The New Zealand Herald

Tips and tricks in hunting snapper

With season in full swing until May, some advice from seasoned anglers

- Geoff Thomas

The snapper fishing season is in full swing, and will continue right through until May, and in this country we have the best snapper fishing in the world.

Snapper are found all around the North Island and in the top part of the South Island, also in New South Wales and South Australian waters with a closely related species occurring in Japan.

Scientists identify our snapper as separate families — those found on the west coast of the North Island, at the top of the South Island, and the east coast of the North Island.

These families display different characteri­stics tempered by their environmen­t, for example colder water in the south, and they do occasional­ly intermingl­e.

The Hauraki Gulf is the most important snapper nursery on the east coast. It also supplies around 20 per cent of the commercial catch, the Bay of Plenty around 30 per cent, east Northland 17 per cent and the west coast of the North Island 13 per cent.

Ninety per cent of the recruitmen­t of baby snapper on the west coast comes out of the Kaipara Harbour.

When it comes to putting our favourite fish (in the North Island) in the fish bin, there are many tips which experience­d anglers will often pass on to help others.

Over the years we have collected a lot of tips and tricks, and the following are offered in the hope that occasional­ly some of the combined wisdom of many will make some individual efforts more successful.

How often do you pull up a yellowtail while snapper fishing? It happens all the time, and smart fishermen will keep it for bait.

Where you find yellowtail — or more correctly jack mackerel — you generally find snapper. So look for schools of yellowtail, which show up as a dark mass in the middle of the fish finder.

Don’t lift fish out of the water with your rod. It will likely snap.

A rule of thumb with sinkers — use only as much weight as is needed.

If sharks are a problem when bottom fishing, try mussels for bait. They work well in the Firth of Thames, and salting them down for two or three days toughens them up.

Change baits at least every 15 minutes; preferably more often. Fresh is best, as old baits lose smell.

Snapper kept in a hatchery provide clues to their feeding habits which can be useful to fishermen.

When eating soft foods like pilchards, the snapper will invariably swim around holding it in their mouth. They often expel the food and then take it in again. This emphasises the importance of allowing fish time to nibble at a bait and swim a short distance away before striking.

If bites stop it usually means the bait has gone but it may also mean the current has increased and you are no longer fishing on the bottom. This can be checked by letting out more line, before checking the bait.

When rock fishing try a pilchard with a small sinker suspended from a float (a tennis ball wrapped in stocking is fine). It keeps bait out of the rocks.

When a soft bait loses its tail, take the body off and split lengthways and use it as makeshift tail on another one that has no tail.

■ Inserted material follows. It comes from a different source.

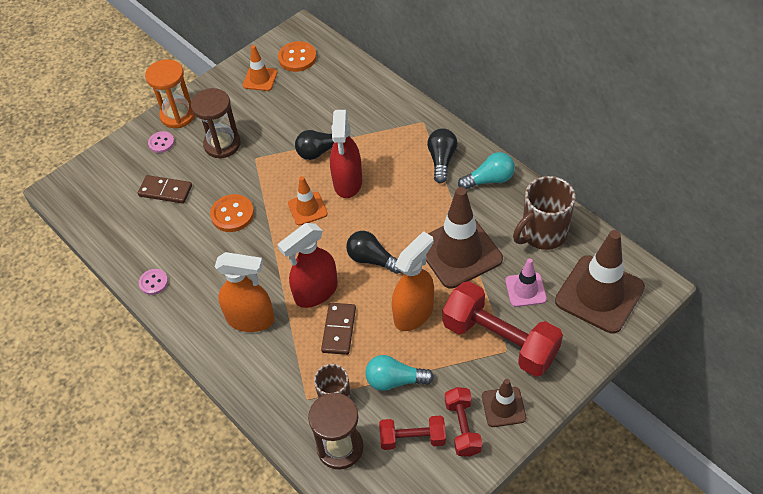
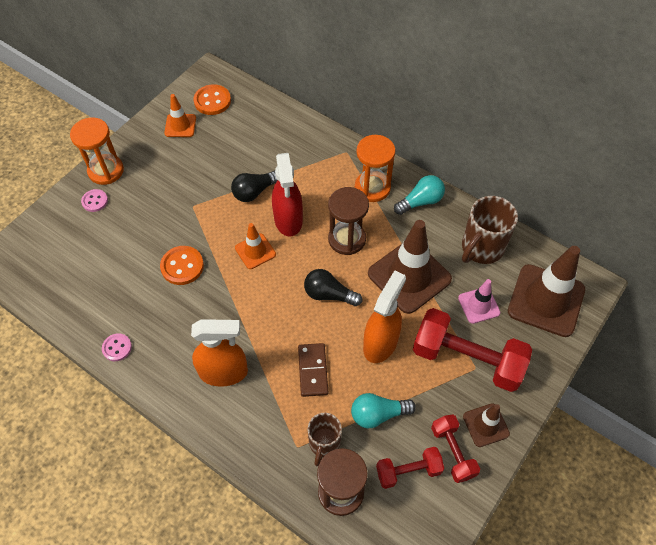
camera: 15 degrees left, 5 degrees up
(165, 191) = (109, 250): brown domino -> none
(222, 144) = (157, 196): brown hourglass -> brown hourglass (347, 239)
(316, 292) = (282, 335): red spray bottle -> none
(441, 160) = (372, 188): black light bulb -> orange hourglass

Try a big bait to replace the sinker on a ledger or flasher rig when there is no current. It floats down through the water column, fishing all the way.

In a strong current when you get bite on a long trace, drop the rod tip rather than strike. This gives a little slack line and will often result in a hook-up.

Try flounder for bait. All predators like to prey on baby flounder, or dabs, and they work well as a whole bait for large snapper. One angler fishing off Muriwai found 1cm chunks of flounder in the stomach of the snapper he caught. It makes sense to try chunks or strips of flounder flesh as bait.

One good technique when fishing in a current is to put the bait in the water and strip off a lot of line, letting the current take it out; then, with about 10 metres of line out, clip on a sinker and drop it.

This slowly pulls the line and bait down, which fishes through the whole water column, and when it hits the sea bed the bait is waving around in the current.

This is effective with baits like a whole pilchard or squid, and works well in water up to 10m deep.

When live-baiting for kingfish a soft bait lure can be hung on a hook set above the live bait as a second attractant.

The swimming action of the bait will impart enough movement to the lure, and it will often hook a john dory or snapper.

When using soft baits the fish will bite off the tail. This may be a way of incapacita­ting the prey, which is how sharks attack game fish like marlin, so it makes sense when a bite is felt but the fish is not hooked to drop the soft bait back to the sand.

This will often trigger another bite, and it is usually from a large snapper as these are the fish which will prey on small, whole bait fish.

When rigging a live bait for kingfish or john dory you can solder a safety pin on to a 6/0 hook or 7/0 hook, and use the safety pin to hook the livey through the skin under the dorsal fin.

This does less damage than a thick hook and the live bait will last longer.

Don’t lift fish out of the water with the rod, as it can result in a broken tip. Put the rod down and lift the fish on the line.

Freshwater

Lures and flies can be rigged in tandem when trout fishing, for example a fly sitting above a small swivel a metre ahead of a trolled lure like a toby or cobra acts as an attractant and also hooks the occasional trout. Or a small metal jig can be used in place of a sinker when jigging.